James,
Thank you for your suggestions James. I would like to see the document you
reference. Our network has grown tremendously in the past year and the
number of traps has grown as well. I thing the MLM idea, along with the
other suggestions you make are a great idea. I will be getting off of this
version of NetView in the very recent future so we will see what happens
after that. We recently underwent a hardware migration to a bigger better
box and now I am free to upgrade.
Group - Thanks for all of your suggestions.
Scott Bursik
Pepsico Business Solutions Group
Event Systems Management
972-334-3757
scott.bursik@pbsg.com
-----Original Message-----
From: James Shanks [mailto:jshanks@us.ibm.com]
Sent: Friday, March 21, 2003 2:30 PM
To: nv-l@lists.tivoli.com
Subject: Re: [nv-l] Ruleset Lag Time
Yes, indeed, daemons can get behind, and if you get a trap storm, then the
trapd processing daemons such as trapd and nvcorrd can literally get hours
behind. Remember that the start of each ruleset is Event Stream -- the
flow of events from trapd -- and nvcorrd sees them all -- including those
marked "Log Only" or "Don't Log or Display". If you suddenly double the
usual flow, it will take nvcorrd longer to weed out the event he doesn't
want from those he does.
And since there is only one single-threaded nvcorrd daemon, if he gets
bogged down in one ruleset, then that can affect all rulesets.
Also, event windows add to the burden, since each of those represent
another ruleset being run by nvcorrd. Ditto for web clients running
events.
Based on what I have seen, 14 rulesets run out of ESE.automation makes you
one of the top ten per cent of users of this facility, so it would stand
to reason that if circumstances change you could experience performance
problems others don't. The rulesets may not have changed but the
environment in which they operate probably has. So what kind of changes
have you seen in the three years since you started running these rulesets?
Bigger network? Are you getting more events? Did you start configuring
all your Cisco routers to send Cisco syslog events or create other verbose
resources? Do you have more users running event windows? Do your
rulesets involve smartset queries? Then the size of your database matters
too.
Some years ago I wrote a short paper on suggestions for ruleset design,
and I have posted it to the list just about every year since. Have you
seen it? If not, then I can do that again. Perhaps it will help.
But ultimately, we are talking about performance tuning.
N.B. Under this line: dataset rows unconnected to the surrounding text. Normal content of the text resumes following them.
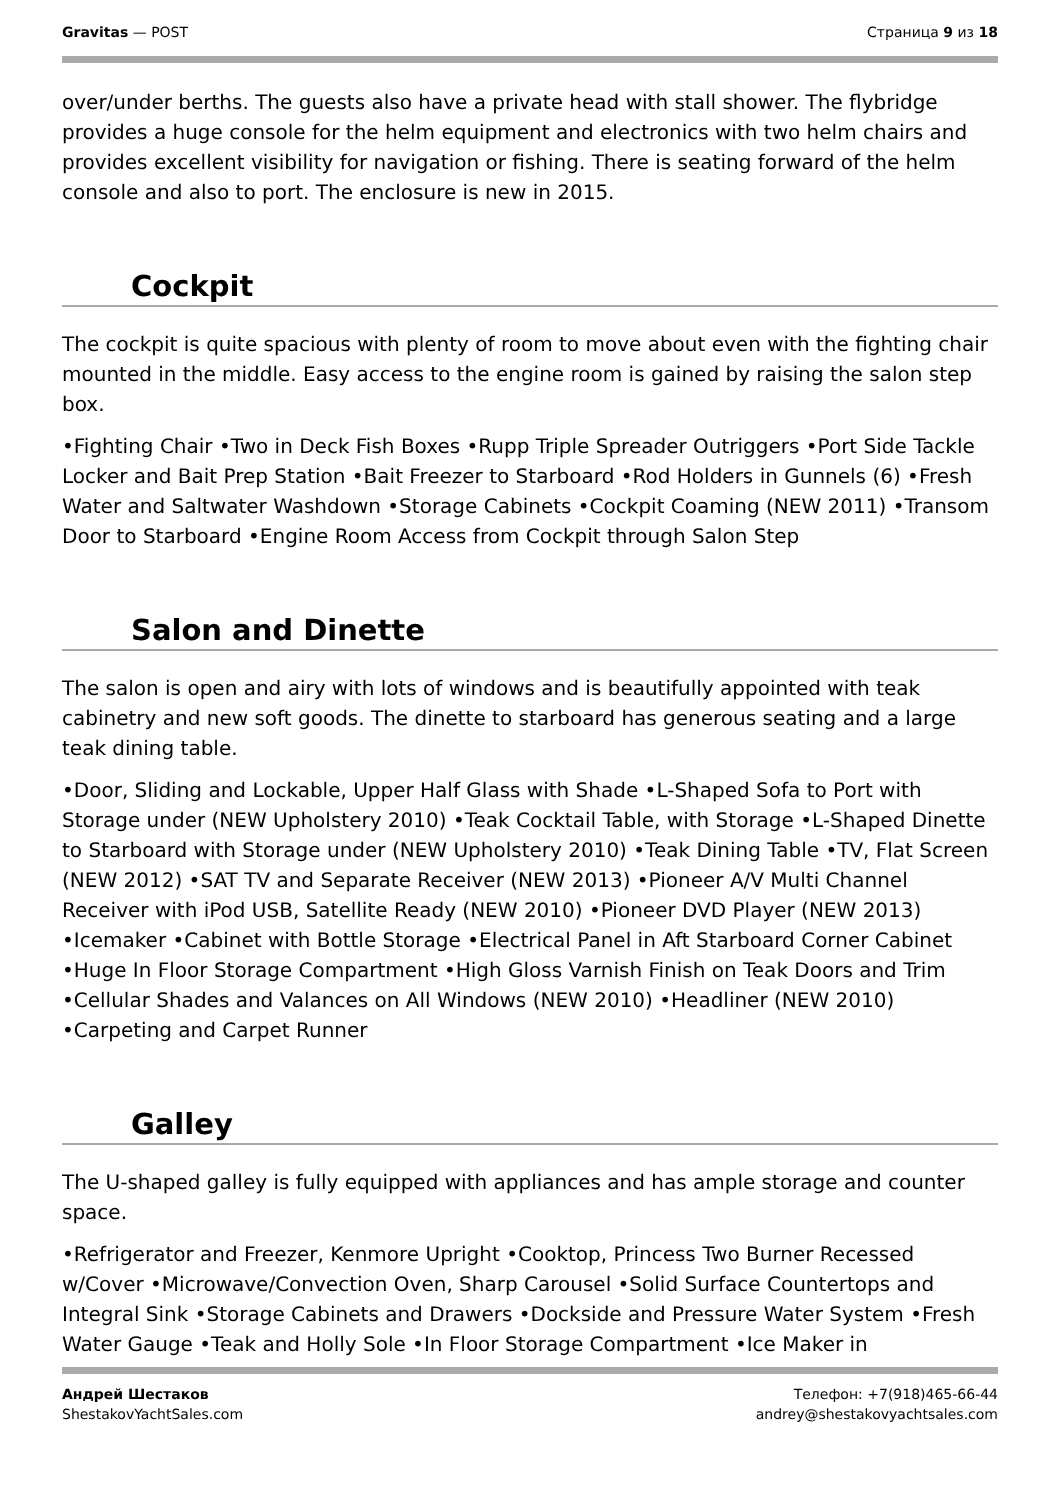Gravitas — POST Страница 9 из 18
over/under berths. The guests also have a private head with stall shower. The flybridge provides a huge console for the helm equipment and electronics with two helm chairs and provides excellent visibility for navigation or fishing. There is seating forward of the helm console and also to port. The enclosure is new in 2015.
Cockpit
The cockpit is quite spacious with plenty of room to move about even with the fighting chair mounted in the middle. Easy access to the engine room is gained by raising the salon step box.
•Fighting Chair •Two in Deck Fish Boxes •Rupp Triple Spreader Outriggers •Port Side Tackle Locker and Bait Prep Station •Bait Freezer to Starboard •Rod Holders in Gunnels (6) •Fresh Water and Saltwater Washdown •Storage Cabinets •Cockpit Coaming (NEW 2011) •Transom Door to Starboard •Engine Room Access from Cockpit through Salon Step
Salon and Dinette
The salon is open and airy with lots of windows and is beautifully appointed with teak cabinetry and new soft goods. The dinette to starboard has generous seating and a large teak dining table.
•Door, Sliding and Lockable, Upper Half Glass with Shade •L-Shaped Sofa to Port with Storage under (NEW Upholstery 2010) •Teak Cocktail Table, with Storage •L-Shaped Dinette to Starboard with Storage under (NEW Upholstery 2010) •Teak Dining Table •TV, Flat Screen (NEW 2012) •SAT TV and Separate Receiver (NEW 2013) •Pioneer A/V Multi Channel Receiver with iPod USB, Satellite Ready (NEW 2010) •Pioneer DVD Player (NEW 2013) •Icemaker •Cabinet with Bottle Storage •Electrical Panel in Aft Starboard Corner Cabinet •Huge In Floor Storage Compartment •High Gloss Varnish Finish on Teak Doors and Trim •Cellular Shades and Valances on All Windows (NEW 2010) •Headliner (NEW 2010) •Carpeting and Carpet Runner
Galley
The U-shaped galley is fully equipped with appliances and has ample storage and counter space.
•Refrigerator and Freezer, Kenmore Upright •Cooktop, Princess Two Burner Recessed w/Cover •Microwave/Convection Oven, Sharp Carousel •Solid Surface Countertops and Integral Sink •Storage Cabinets and Drawers •Dockside and Pressure Water System •Fresh Water Gauge •Teak and Holly Sole •In Floor Storage Compartment •Ice Maker in
Андрей Шестаков
ShestakovYachtSales.com
Телефон: +7(918)465-66-44
andrey@shestakovyachtsales.com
And since there
is no way you can alter how much time nvcorrd needs to process a
particular ruleset node, you will be looking for ways to reduce the number
of events he looks at, or at rewriting your ruleset to be more efficient.
You may need to be mindful of how many traps you are getting and perhaps
should take steps to reduce those you don't care about, to help speed up
the processing for those you do. One popular way to do that is to put an
MLM between your network and trapd, letting the MLM screen out those traps
you don't want and only passing along those you do.
And you might want to take a look at how long it takes to process your
traps through the rulesets even when things are running good, so that you
can find bottlenecks when they aren't. The only way you can see what is
going on is to start running the nvcorrd trace (nvcdebug -d all) and start
examining the nvcorrd logs (alog and blog -- it toggles every 10,000
lines) to see how long it is taking for your rulesets to process.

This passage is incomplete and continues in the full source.